Why is matrix multiplication faster with numpy than with ctypes in Python?

Charles Menguy picture Charles Menguy · May 4, 2012 · Viewed 28.4k times · Source

I was trying to figure out the fastest way to do matrix multiplication and tried 3 different ways:

  • Pure python implementation: no surprises here.
  • Numpy implementation using numpy.dot(a, b)
  • Interfacing with C using ctypes module in Python.

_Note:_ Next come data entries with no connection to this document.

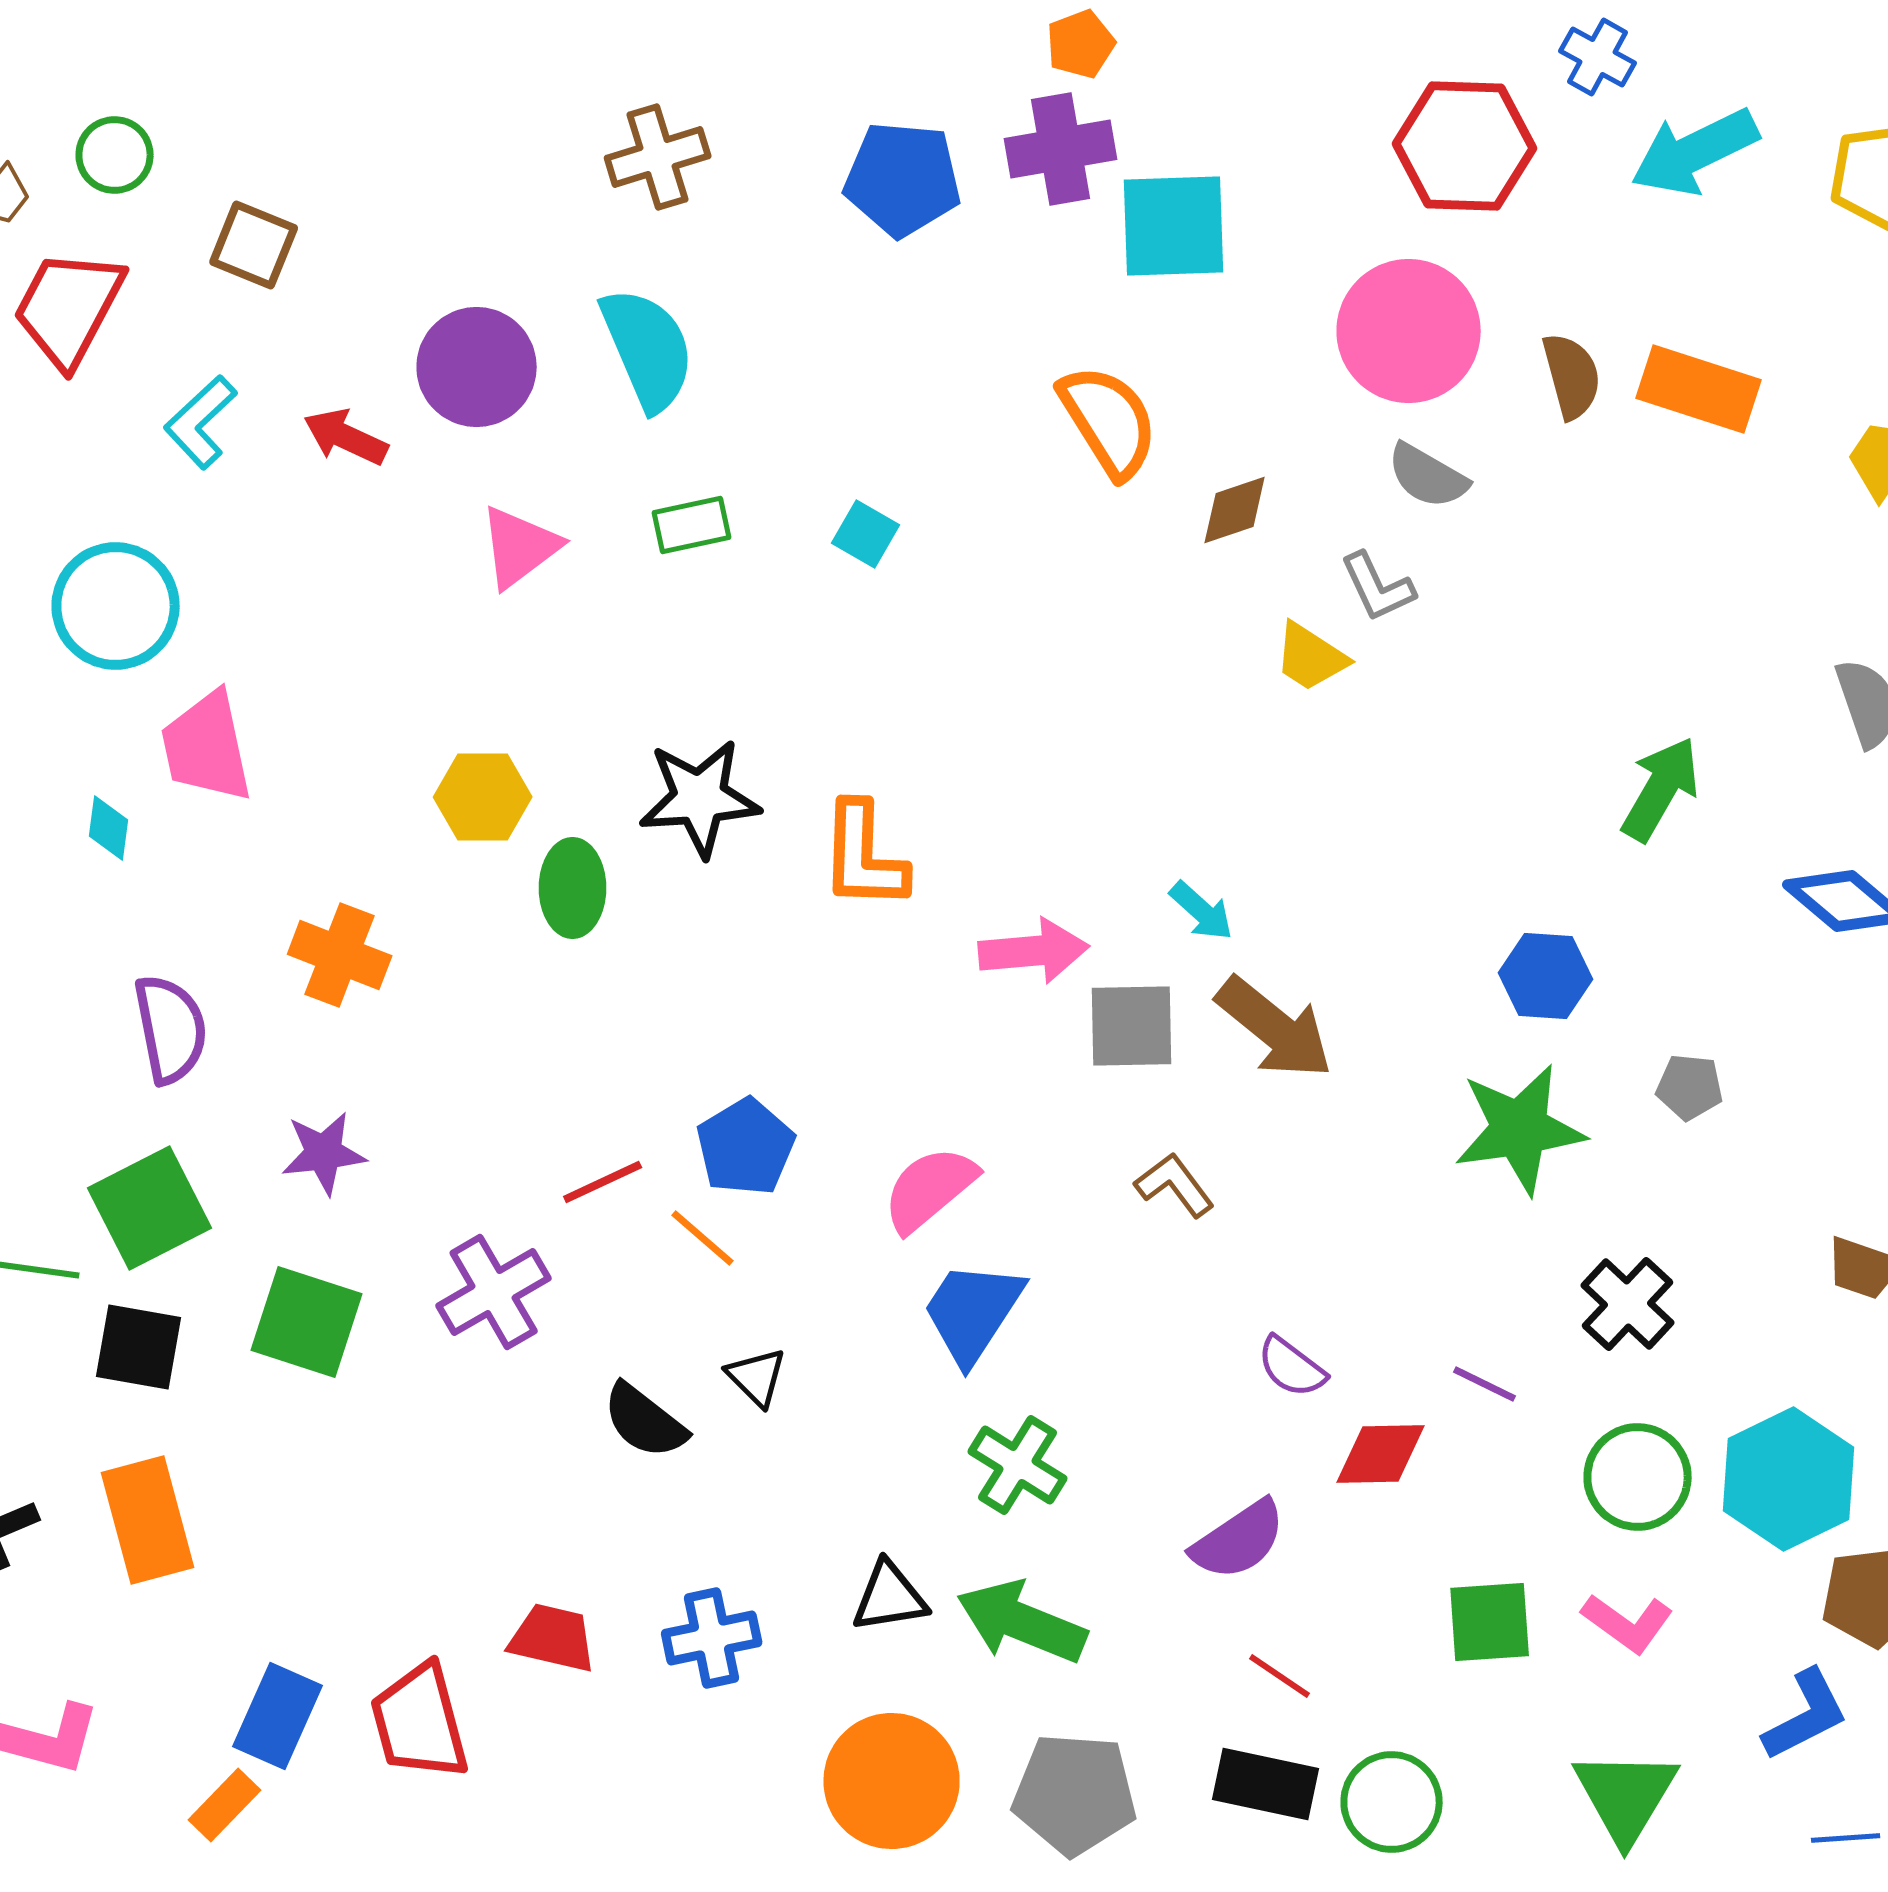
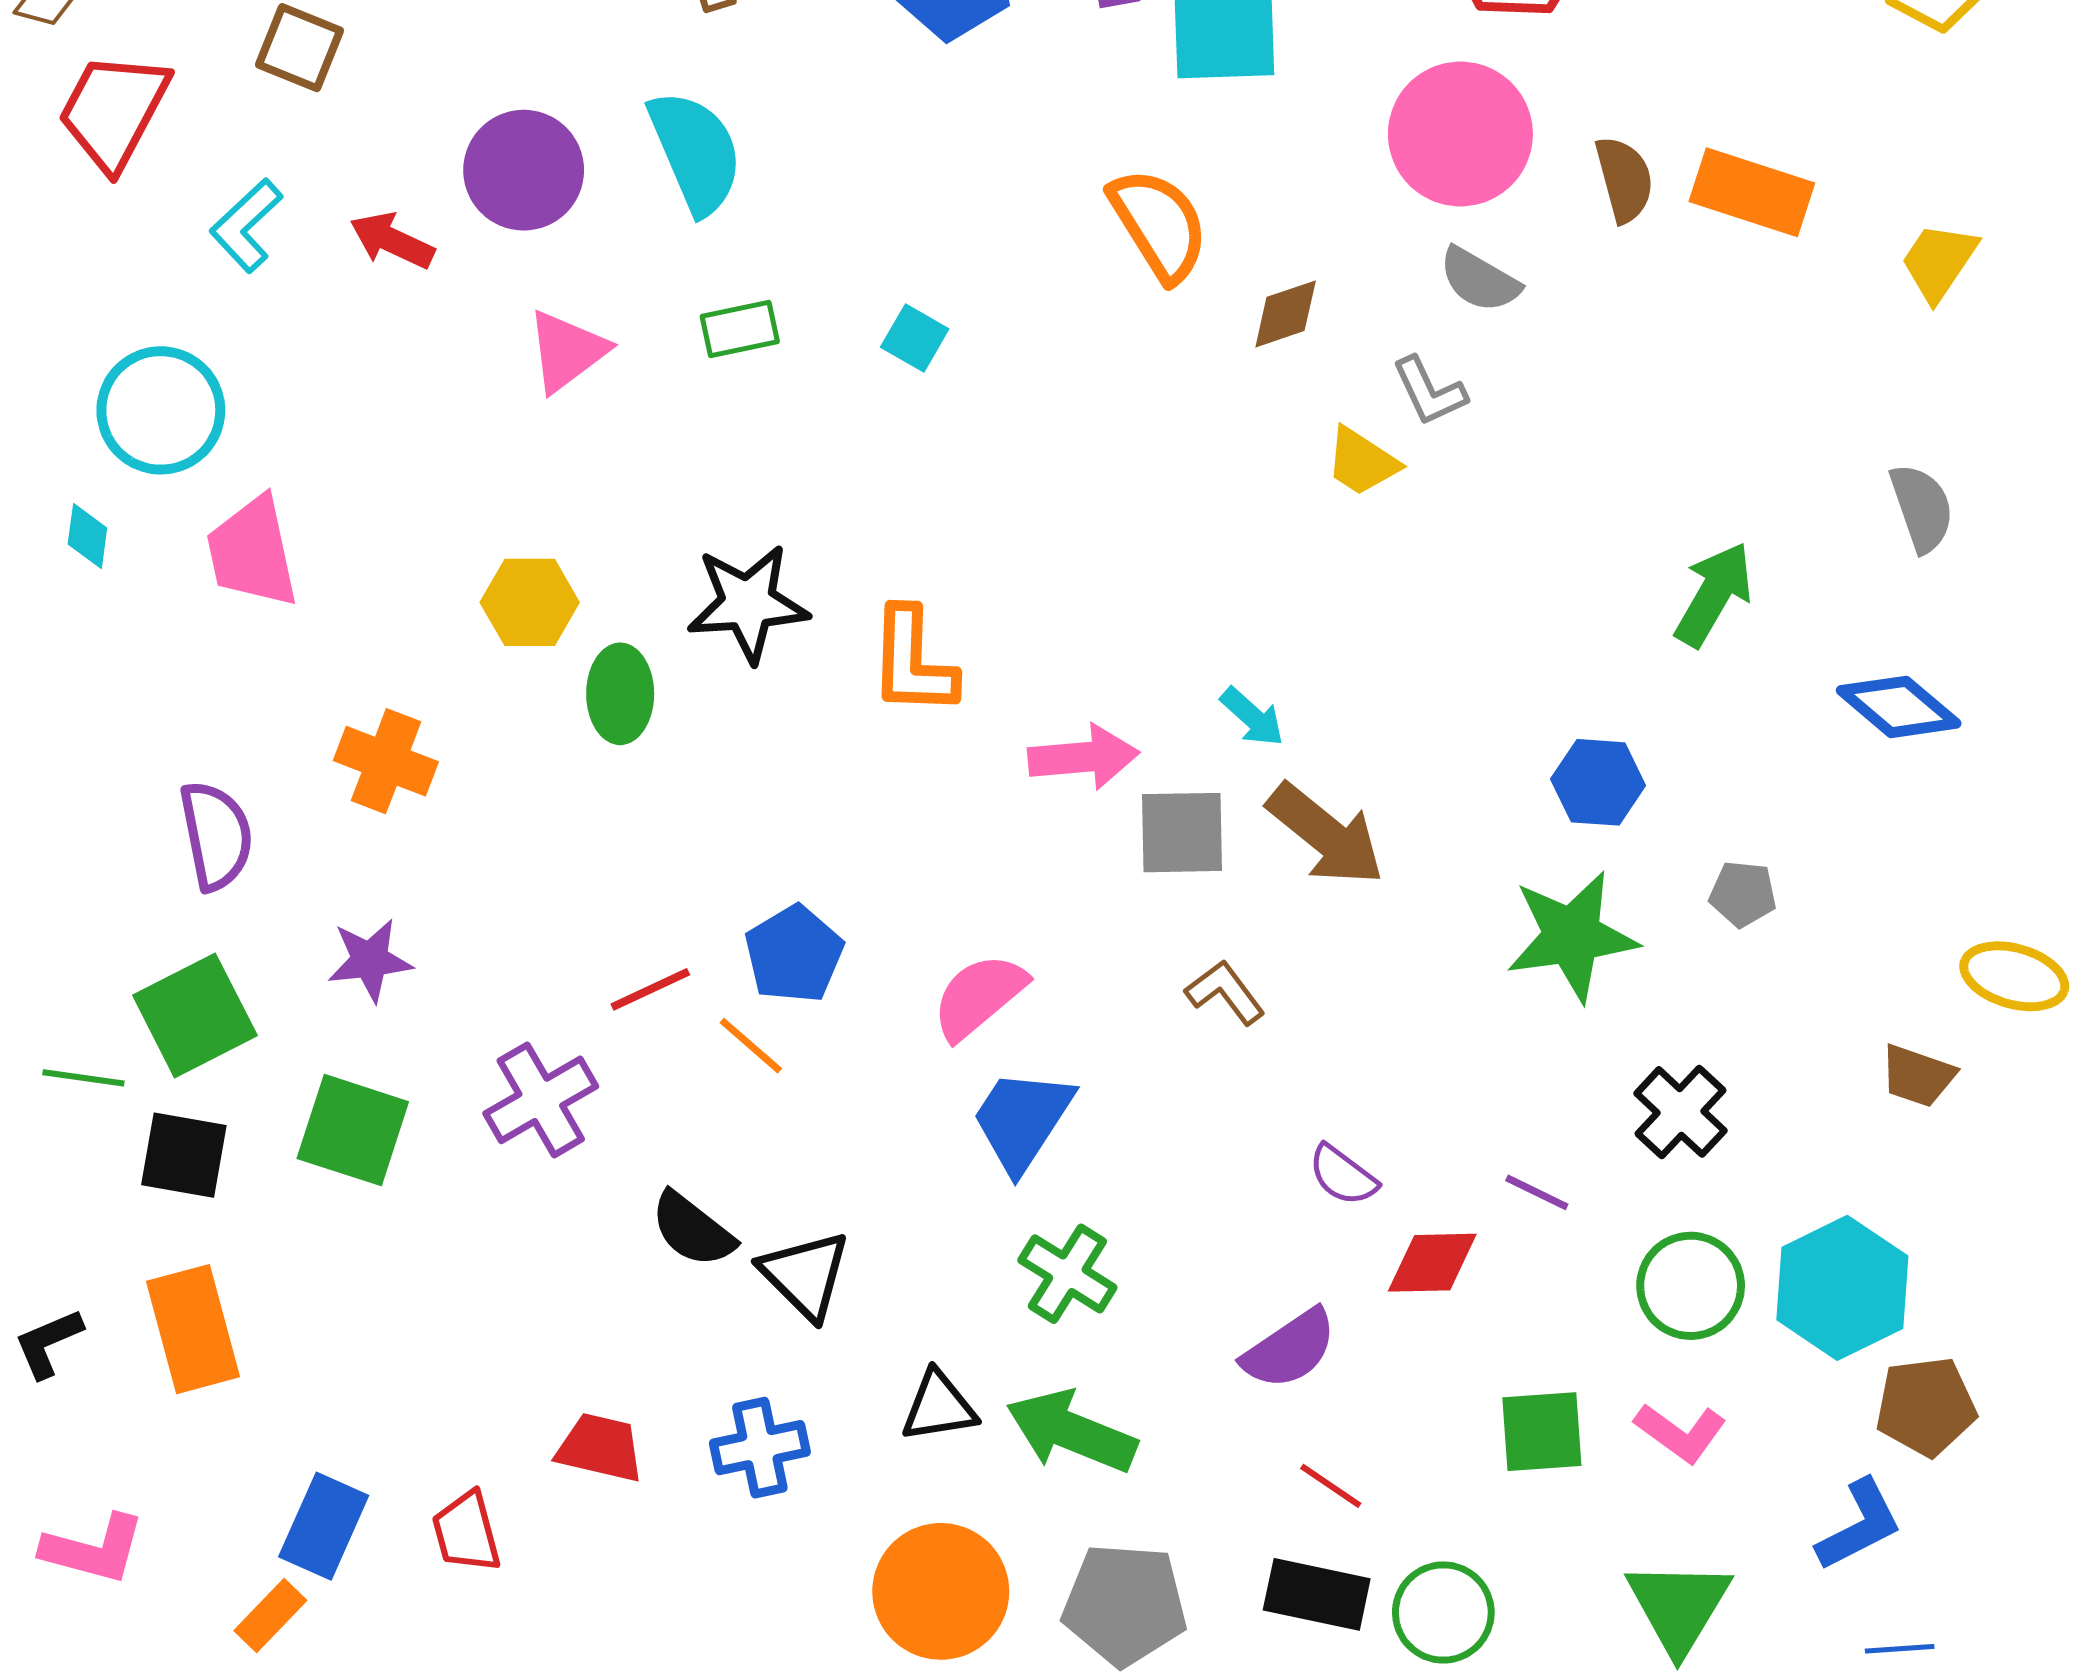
cyan diamond: (109, 828) -> (87, 536), moved
black triangle: (757, 1377) -> (805, 1275), moved, size x1.5
red trapezoid: (420, 1722) -> (466, 1532), size x0.7

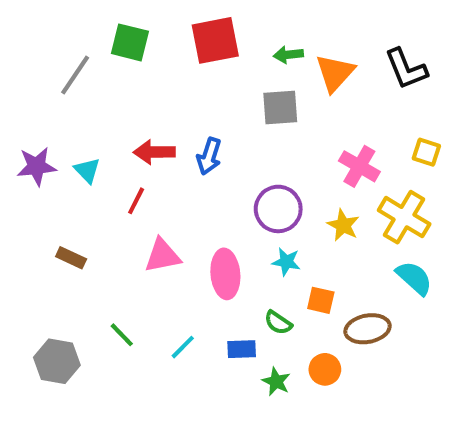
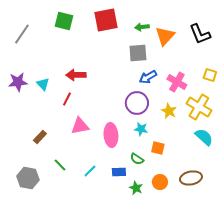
gray line: (75, 75) -> (22, 34), moved
blue arrow: (209, 156) -> (148, 77), moved, turned 42
brown rectangle: (71, 258) -> (40, 137), moved, turned -72
brown ellipse: (368, 329) -> (191, 178), moved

This is the C code that is transformed into a shared library:

#include <stdio.h>
#include <stdlib.h>

void matmult(float* a, float* b, float* c, int n) {
    int i = 0;
    int j = 0;
    int k = 0;

    /*float* c = malloc(nay * sizeof(float));*/

    for (i = 0; i < n; i++) {
        for (j = 0; j < n; j++) {
            int sub = 0;
            for (k = 0; k < n; k++) {
                sub = sub + a[i * n + k] * b[k * n + j];
            }
            c[i * n + j] = sub;
        }
    }
    return ;
}

And the Python code that calls it:

def C_mat_mult(a, b):
    libmatmult = ctypes.CDLL("./matmult.so")

    dima = len(a) * len(a)
    dimb = len(b) * len(b)

    array_a = ctypes.c_float * dima
    array_b = ctypes.c_float * dimb
    array_c = ctypes.c_float * dima

    suma = array_a()
    sumb = array_b()
    sumc = array_c()

    inda = 0
    for i in range(0, len(a)):
        for j in range(0, len(a[i])):
            suma[inda] = a[i][j]
            inda = inda + 1
        indb = 0
    for i in range(0, len(b)):
        for j in range(0, len(b[i])):
            sumb[indb] = b[i][j]
            indb = indb + 1

    libmatmult.matmult(ctypes.byref(suma), ctypes.byref(sumb), ctypes.byref(sumc), 2);

    res = numpy.zeros([len(a), len(a)])
    indc = 0
    for i in range(0, len(sumc)):
        res[indc][i % len(a)] = sumc[i]
        if i % len(a) == len(a) - 1:
            indc = indc + 1

    return res

I would have bet that the version using C would have been faster ... and I'd have lost ! Below is my benchmark which seems to show that I either did it incorrectly, or that numpy is stupidly fast:

benchmark

I'd like to understand why the numpy version is faster than the ctypes version, I'm not even talking about the pure Python implementation since it is kind of obvious.

Answer

Juno Woods picture Juno Woods · Aug 20, 2012

NumPy uses a highly-optimized, carefully-tuned BLAS method for matrix multiplication (see also: ATLAS). The specific function in this case is GEMM (for generic matrix multiplication). You can look up the original by searching for dgemm.f (it's in Netlib).

The optimization, by the way, goes beyond compiler optimizations. Above, Philip mentioned Coppersmith–Winograd. If I remember correctly, this is the algorithm which is used for most cases of matrix multiplication in ATLAS (though a commenter notes it could be Strassen's algorithm).

In other words, your matmult algorithm is the trivial implementation. There are faster ways to do the same thing.